- [Prompt] An exact restatement of the data is required, with the images omitted.

- [Data]
::::::::
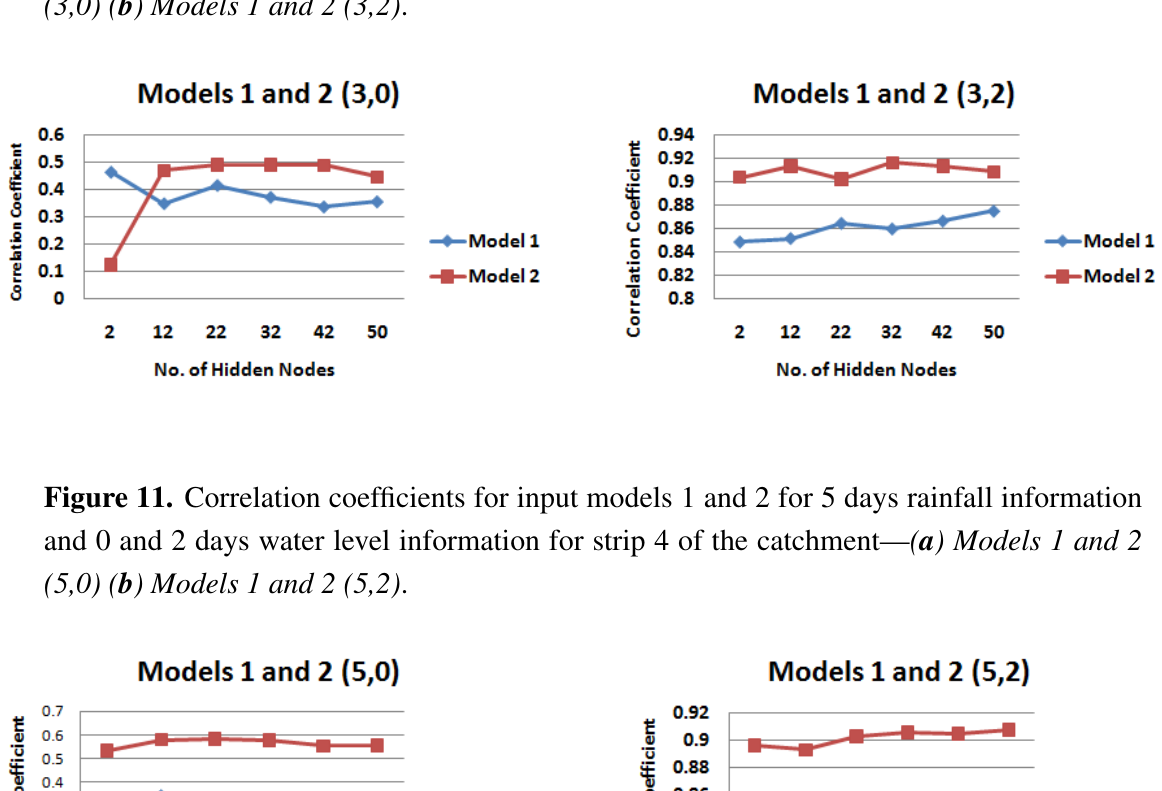
Figure 10. Correlation coefficients for input models 1 and 2 for 3 days rainfall information and 0 and 2 days water level information for strip 4 of the catchment— ( a ) Models 1 and 2 (3,0) ( b ) Models 1 and 2 (3,2) .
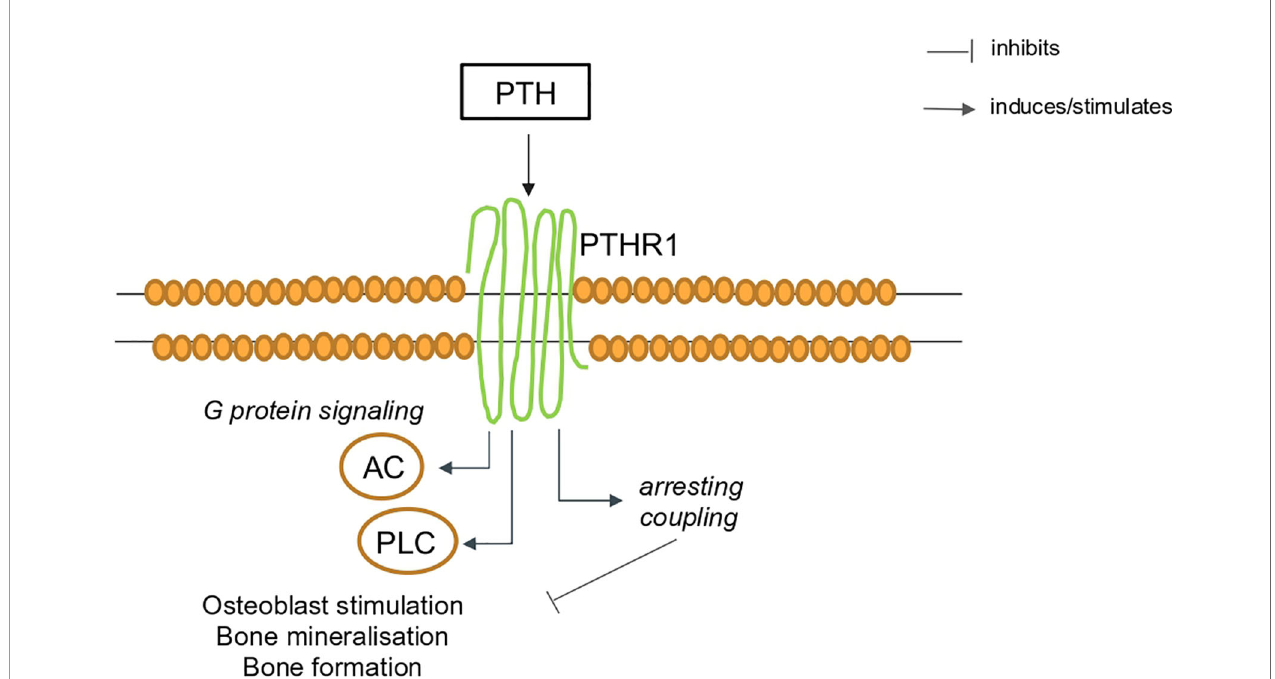
FIGURE 2 | Schematic representation of PTH signaling via the PTH1R in bone. AC, adenylate cyclase; PTH, parathyroid hormone; PTH1R, parathyroid hormone 1 receptor, PLC, phospholipase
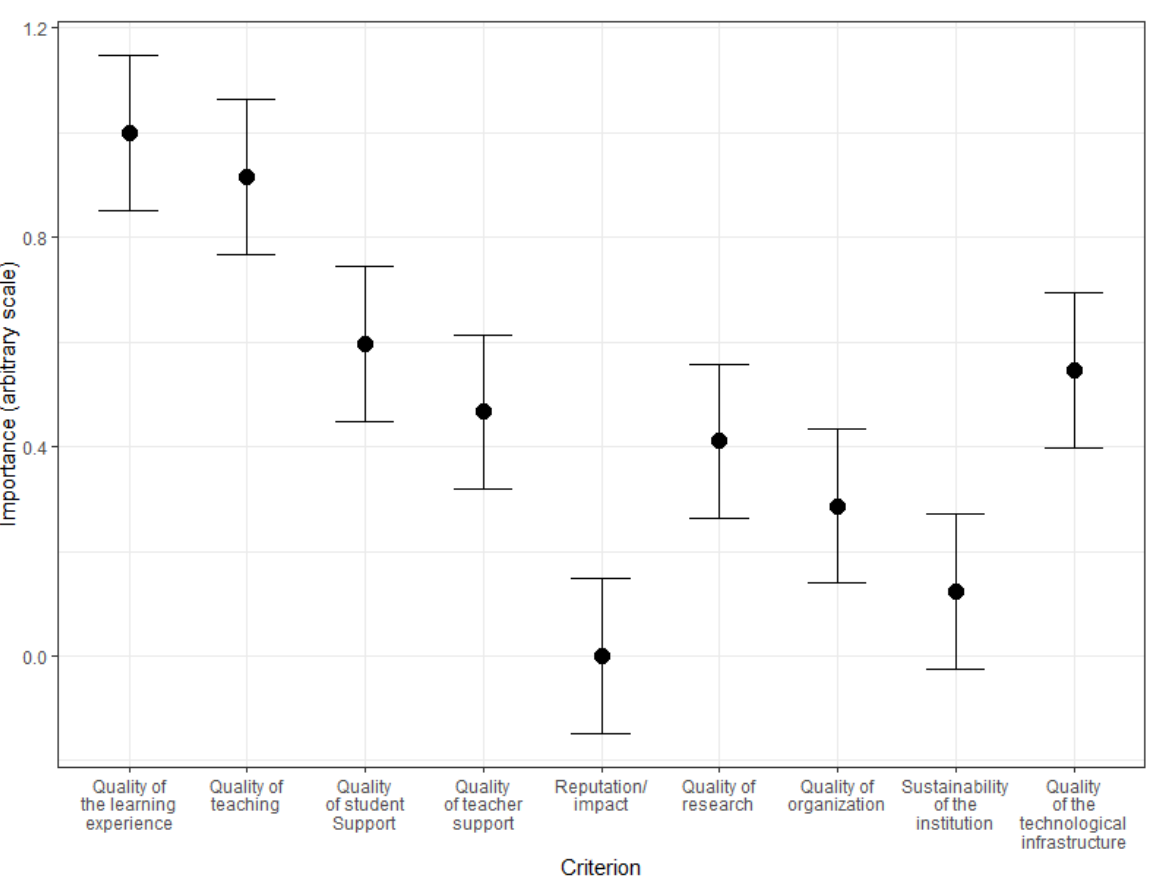
Figure 3 . Delphi Round 1 data analysis. Relative importance of criteria with 95% confidence intervals, as estimated by Thurstone Case V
::::::::
- [Answer to this exercise]
Figure 10. Correlation coefficients for input models 1 and 2 for 3 days rainfall information and 0 and 2 days water level information for strip 4 of the catchment— ( a ) Models 1 and 2 (3,0) ( b ) Models 1 and 2 (3,2) .
FIGURE 2 | Schematic representation of PTH signaling via the PTH1R in bone. AC, adenylate cyclase; PTH, parathyroid hormone; PTH1R, parathyroid hormone 1 receptor, PLC, phospholipase
Figure 3 . Delphi Round 1 data analysis. Relative importance of criteria with 95% confidence intervals, as estimated by Thurstone Case V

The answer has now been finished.